A treasured link to the mother island for the Twin Cities traditional Irish music scene has died at age 93.
Martin McHugh, a tuneful squeezebox player and anchor of sessions from living rooms to St. Paul and Minneapolis pubs, emigrated from a farm near Roscommon, Ireland, in the 1940s to St. Paul, an American city still brimming with staunch Irish immigrants who filled dance halls with fiddle, drum and pipe bands.
Over the coming decades, McHugh became a fixture in the local traditional music scene, leading the popular Northern Star Céilí Band and appearing on public radio's "A Prairie Home Companion."
According to a remembrance written by Sam Dillon and posted to McHugh's website, after arriving in Minnesota's capital, McHugh quickly gained footing in the Irish diaspora, attending a dance at the Gaelic Athletic League and regaling the crowd with tunes on a button accordion handed to him.

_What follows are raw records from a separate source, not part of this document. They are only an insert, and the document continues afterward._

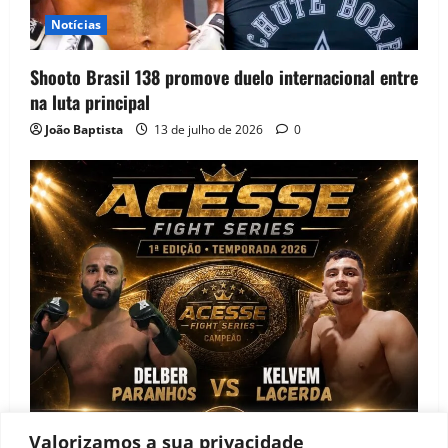
Notícias
Shooto Brasil 138 promove duelo internacional entre
na luta principal
João Baptista
13 de julho de 2026
0
Valorizamos a sua privacidade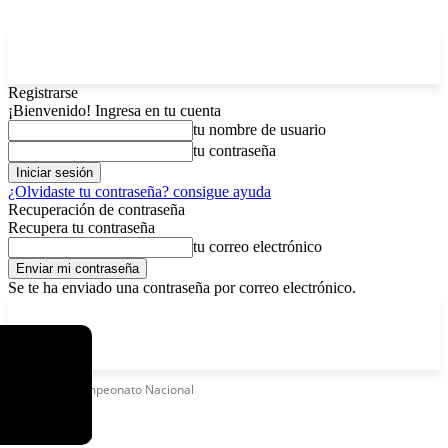
Registrarse
¡Bienvenido! Ingresa en tu cuenta
tu nombre de usuario
tu contraseña
¿Olvidaste tu contraseña? consigue ayuda
Recuperación de contraseña
Recupera tu contraseña
tu correo electrónico
Se te ha enviado una contraseña por correo electrónico.
C
viernes, agosto 7, 2026
Registrarse / Unirse
7.2
La Paz
Etiquetas
Campeonato Nacional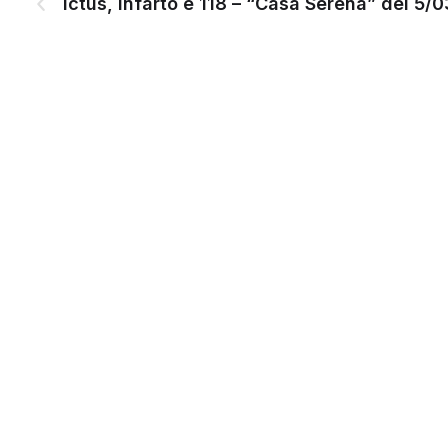
Ictus, infarto e 118 – “Casa Serena” del 5/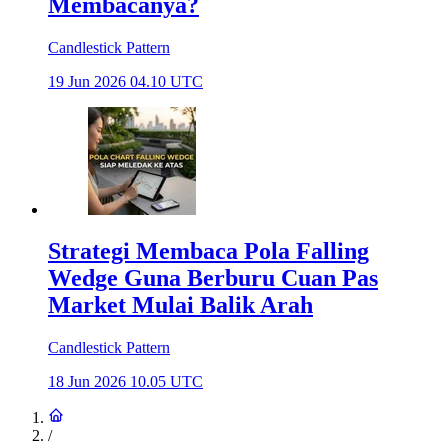
Membacanya?
Candlestick Pattern
19 Jun 2026 04.10 UTC
Strategi Membaca Pola Falling
Wedge Guna Berburu Cuan Pas
Market Mulai Balik Arah
Candlestick Pattern
18 Jun 2026 10.05 UTC
/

"Marty was always mainly a session warrior," Dáithí Sproule, a fellow Irish musician and immigrant to the Twin Cities, told Dillon.

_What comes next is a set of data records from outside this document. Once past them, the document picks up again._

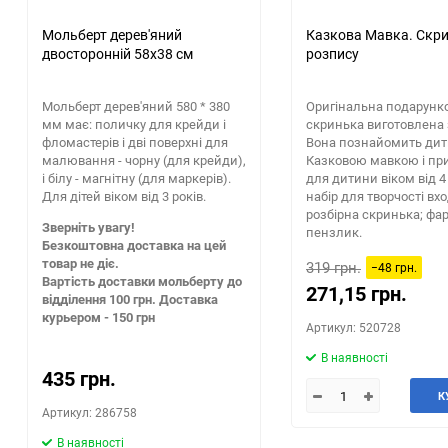
Мольберт дерев'яний
Казкова Мавка. Скр
двосторонній 58х38 см
розпису
Мольберт дерев'яний 580 * 380
Оригінальна подарунк
мм має: поличку для крейди і
скринька виготовлена 
фломастерів і дві поверхні для
Вона познайомить дит
малювання - чорну (для крейди),
Казковою мавкою і пр
і білу - магнітну (для маркерів).
для дитини віком від 4 
Для дітей віком від 3 років.
набір для творчості вх
розбірна скринька; фар
Зверніть увагу!
пензлик.
Безкоштовна доставка на цей
товар не діє.
319 грн.
−48 грн.
Вартість доставки мольберту до
271,15 грн.
відділення 100 грн. Доставка
курьером - 150 грн
Артикул: 520728
В наявності
435 грн.
К
Артикул: 286758
В наявності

As an earlier generation passed on, McHugh remained a constant in the traditional music scene, passing down songs to younger, newer players. During the scene's resurgence in the 1960s and '70s, McHugh was a link to authentic Ireland music for a younger generation hungry for traditional music.
"We called him the elder statesman," Norah Rendell, a musician and executive artistic director for the Center for Irish Music in St. Paul, told the Star Tribune. "He was our local connection to the living tradition."
According to Dillon's remembrance, McHugh took a variety of day jobs, working as a mail handler at Union Depot and a janitor for St. Paul Public Schools. He served in the Army in the 1950s. But his passion remained sharing the tunes — the jigs, reels and hornpipes — with new generations of players and listeners.